Novo regulamento de bolsas pretende reforçar confiança e justiça social

Sábado, 04 de Setembro de 2010

por Vasco Batista

Maior justiça social no superior, apoiando só quem precise, e simplificar o processo de candidatura são as principais novidades do novo regulamento de bolsas de estudo, publicado ontem, 3, pelo MCTES. Alunos não vão ter que concorrer todos os anos à bolsa de estudo

Ac_o_social
Estudantes em particular situação de carência económica podem ver a bolsa aumentada em 500 euros mensais Foto por D.R.

O Ministério da Ciência, Tecnologia e Ensino Superior (MCTES) publicou ontem, 3, o regulamento de atribuição de bolsas de estudo para estudantes do Ensino Superior, que frequentem licenciaturas, mestrados e cursos de especialização tecnológica (CET), e que entra imediatamente em vigor.

Assente nos princípios da garantia dos recursos, da confiança mútua e da optimização dos recursos públicos, o novo regulamento de bolsas pretende reforçar as “condições de confiança e justiça social”, segundo nota do gabinete do MCTES, publicada no portal do Governo. O objectivo do ministério conduzido por Mariano Gago é, deste modo, garantir que o apoio é apenas concedido a quem realmente seja carenciado. “Um aluno cujo agregado tem 100 mil euros no banco não é carenciado. E é justo que os apoios sejam encaminhados para quem é. Essa é uma opinião subscrita por todas as partes que ouvimos, nomeadamente associações de estudantes”, referiu Mariano Gago, em declarações ao Diário de Notícias (DN).

Escalões acabam e apoio é definido num sistema linear

O regulamento, negociado nos últimos meses entre a Direcção-Geral do Ensino Superior, o Conselho de Reitores das Universidades Portuguesas, o Conselho Coordenador dos Institutos Superiores Politécnicos, a Associação Portuguesa do Ensino Superior Privado e associações académicas e de estudantes, acaba com os escalões, impondo um sistema linear, em que o valor da bolsa oscila de acordo com as necessidades. Esta alteração poderá fazer com que alunos que se encontrem em situações particulares de carência económica possam ver a sua bolsa aumentada em 500 euros por ano, perfazendo um valor de 5300 euros.
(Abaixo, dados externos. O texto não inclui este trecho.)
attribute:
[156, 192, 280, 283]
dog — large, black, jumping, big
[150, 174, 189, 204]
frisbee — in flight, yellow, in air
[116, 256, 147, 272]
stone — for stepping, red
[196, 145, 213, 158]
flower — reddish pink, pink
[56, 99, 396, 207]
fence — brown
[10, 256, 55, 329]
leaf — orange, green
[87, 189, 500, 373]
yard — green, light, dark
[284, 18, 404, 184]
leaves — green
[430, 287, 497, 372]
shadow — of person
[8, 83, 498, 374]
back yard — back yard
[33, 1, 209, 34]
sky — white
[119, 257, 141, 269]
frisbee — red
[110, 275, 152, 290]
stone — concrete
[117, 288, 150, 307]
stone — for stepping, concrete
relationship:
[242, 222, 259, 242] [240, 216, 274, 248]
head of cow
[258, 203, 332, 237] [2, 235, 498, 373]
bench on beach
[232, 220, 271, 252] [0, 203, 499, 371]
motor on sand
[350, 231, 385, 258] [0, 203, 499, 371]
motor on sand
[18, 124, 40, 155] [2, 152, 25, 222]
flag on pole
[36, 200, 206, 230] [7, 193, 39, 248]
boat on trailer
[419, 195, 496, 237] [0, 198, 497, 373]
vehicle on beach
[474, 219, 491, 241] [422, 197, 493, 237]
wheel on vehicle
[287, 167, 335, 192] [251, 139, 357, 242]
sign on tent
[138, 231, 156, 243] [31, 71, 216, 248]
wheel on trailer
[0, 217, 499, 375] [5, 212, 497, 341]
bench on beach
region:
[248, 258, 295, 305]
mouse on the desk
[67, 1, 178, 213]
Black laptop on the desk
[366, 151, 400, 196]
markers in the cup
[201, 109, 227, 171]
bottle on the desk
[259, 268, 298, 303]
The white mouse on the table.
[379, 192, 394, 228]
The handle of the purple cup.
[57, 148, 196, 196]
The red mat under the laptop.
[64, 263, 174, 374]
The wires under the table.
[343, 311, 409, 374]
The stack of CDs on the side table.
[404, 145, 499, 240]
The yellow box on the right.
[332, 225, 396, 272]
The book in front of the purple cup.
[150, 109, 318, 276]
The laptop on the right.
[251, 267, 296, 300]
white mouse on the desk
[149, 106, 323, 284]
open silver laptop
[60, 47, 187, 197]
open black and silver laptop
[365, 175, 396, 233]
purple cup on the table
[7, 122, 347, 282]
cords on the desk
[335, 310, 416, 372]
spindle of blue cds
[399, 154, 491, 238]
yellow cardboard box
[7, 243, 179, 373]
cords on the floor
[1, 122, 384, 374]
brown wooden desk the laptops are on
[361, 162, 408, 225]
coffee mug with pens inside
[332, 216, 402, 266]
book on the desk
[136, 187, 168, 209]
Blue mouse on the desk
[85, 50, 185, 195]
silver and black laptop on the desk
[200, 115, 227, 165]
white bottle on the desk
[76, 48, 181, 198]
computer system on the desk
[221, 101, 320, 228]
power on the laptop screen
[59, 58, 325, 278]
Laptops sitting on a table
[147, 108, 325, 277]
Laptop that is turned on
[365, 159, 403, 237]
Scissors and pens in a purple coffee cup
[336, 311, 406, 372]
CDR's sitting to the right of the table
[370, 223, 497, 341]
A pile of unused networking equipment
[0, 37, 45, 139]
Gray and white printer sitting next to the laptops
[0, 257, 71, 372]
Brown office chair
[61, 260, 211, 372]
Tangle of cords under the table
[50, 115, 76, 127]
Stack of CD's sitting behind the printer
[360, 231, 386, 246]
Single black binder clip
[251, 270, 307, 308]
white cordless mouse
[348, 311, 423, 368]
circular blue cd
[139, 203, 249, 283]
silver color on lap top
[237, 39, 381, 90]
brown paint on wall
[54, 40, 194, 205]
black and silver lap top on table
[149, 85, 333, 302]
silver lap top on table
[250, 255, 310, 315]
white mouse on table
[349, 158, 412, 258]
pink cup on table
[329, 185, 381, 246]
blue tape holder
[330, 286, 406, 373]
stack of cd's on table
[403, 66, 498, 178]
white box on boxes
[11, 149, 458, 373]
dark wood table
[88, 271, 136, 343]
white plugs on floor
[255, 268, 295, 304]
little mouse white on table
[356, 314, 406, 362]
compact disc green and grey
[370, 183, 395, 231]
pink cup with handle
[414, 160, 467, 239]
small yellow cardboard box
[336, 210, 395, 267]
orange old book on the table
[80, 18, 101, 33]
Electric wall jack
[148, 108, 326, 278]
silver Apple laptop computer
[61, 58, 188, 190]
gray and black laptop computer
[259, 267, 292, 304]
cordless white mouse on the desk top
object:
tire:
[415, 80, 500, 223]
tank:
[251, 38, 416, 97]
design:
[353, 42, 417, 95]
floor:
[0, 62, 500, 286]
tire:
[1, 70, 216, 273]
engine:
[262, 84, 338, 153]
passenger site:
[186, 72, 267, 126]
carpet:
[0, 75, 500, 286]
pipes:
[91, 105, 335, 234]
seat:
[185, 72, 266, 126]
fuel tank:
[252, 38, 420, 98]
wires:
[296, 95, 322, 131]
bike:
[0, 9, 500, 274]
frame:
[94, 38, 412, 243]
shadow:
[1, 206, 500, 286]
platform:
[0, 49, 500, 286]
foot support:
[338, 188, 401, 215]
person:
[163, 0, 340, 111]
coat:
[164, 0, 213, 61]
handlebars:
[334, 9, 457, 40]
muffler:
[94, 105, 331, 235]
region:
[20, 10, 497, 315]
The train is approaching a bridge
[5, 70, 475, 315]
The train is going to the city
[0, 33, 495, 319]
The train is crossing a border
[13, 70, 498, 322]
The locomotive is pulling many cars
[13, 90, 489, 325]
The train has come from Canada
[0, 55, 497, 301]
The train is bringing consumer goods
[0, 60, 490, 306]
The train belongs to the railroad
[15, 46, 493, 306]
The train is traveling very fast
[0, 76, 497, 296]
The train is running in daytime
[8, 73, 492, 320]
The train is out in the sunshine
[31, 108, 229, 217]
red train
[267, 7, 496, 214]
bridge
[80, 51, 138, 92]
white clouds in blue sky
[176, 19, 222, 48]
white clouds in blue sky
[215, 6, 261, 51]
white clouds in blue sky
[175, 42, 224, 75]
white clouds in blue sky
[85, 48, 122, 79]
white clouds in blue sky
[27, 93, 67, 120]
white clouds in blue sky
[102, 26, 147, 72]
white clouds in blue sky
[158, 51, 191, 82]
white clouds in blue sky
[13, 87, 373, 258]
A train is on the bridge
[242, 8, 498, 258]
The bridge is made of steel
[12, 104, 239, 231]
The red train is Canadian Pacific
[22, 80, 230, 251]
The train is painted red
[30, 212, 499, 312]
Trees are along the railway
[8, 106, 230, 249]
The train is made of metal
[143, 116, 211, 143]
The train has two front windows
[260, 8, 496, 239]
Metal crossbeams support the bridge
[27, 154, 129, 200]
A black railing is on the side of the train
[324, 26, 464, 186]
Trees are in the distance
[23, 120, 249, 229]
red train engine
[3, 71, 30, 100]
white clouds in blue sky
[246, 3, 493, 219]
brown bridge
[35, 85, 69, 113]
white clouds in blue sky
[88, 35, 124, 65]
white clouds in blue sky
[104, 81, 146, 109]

Uma alteração que Mariano Gago qualificou como “um passo no sentido de uma maior justiça social no Ensino Superior", também em declarações ao DN. O regulamento pretende afastar da Acção Social Escolar quem tenha condições de suportar os custos decorrentes da frequência no Ensino Superior, tal como ditam as novas regras de acesso implicadas pelo Decreto-Lei nº 70/2010.

Alunos vão ter apoio automaticamente revalidado em todos anos do ciclo de estudos

Outra das novidades decorrentes do regulamento prende-se com o processo simplificado de candidaturas às bolsas. Um aluno que tenha visto a sua candidatura aprovada num ano lectivo, verá automaticamente revalidado o apoio nos restantes anos do ciclo de estudos a que esteja inscrito. José Soeiro, deputado do Bloco de Esquerda, disse, ao Diário Económico, que esta é uma medida “que responde a uma necessidade há muito diagnosticada e que corresponde ao mais elementar bom senso".

À luz do princípio da confiança mútua, o estudante terá que comunicar ao Serviço de Acção Social a que esteja abrangido, alterações na sua condição económica que lhe poderão ver aumentado ou reduzido o valor da bolsa. O novo regulamento instaura um prazo de 30 dias para responder ao pedido e outros 30 para que seja dado início ao pagamento, prevendo-se, desde logo, “mecanismos próprios que podem ser accionados de imediato, para casos urgentes”, disse Gago.

De qualquer forma, o MCTES resguarda-se no direito de poder confirmar a informação dada, por via da Inspecção-Geral do Ensino Superior. Caso se venham a apurar que as informações são falsas, o aluno é obrigado a devolver o valor da bolsa, sujeitando-se também a perder ECTS (créditos académicos) e responderá por fraude. Uma medida que pretende também estimular a “optimização de recursos públicos num quadro de rigorosa gestão orçamental e de justiça social”, segundo nota do MCTES.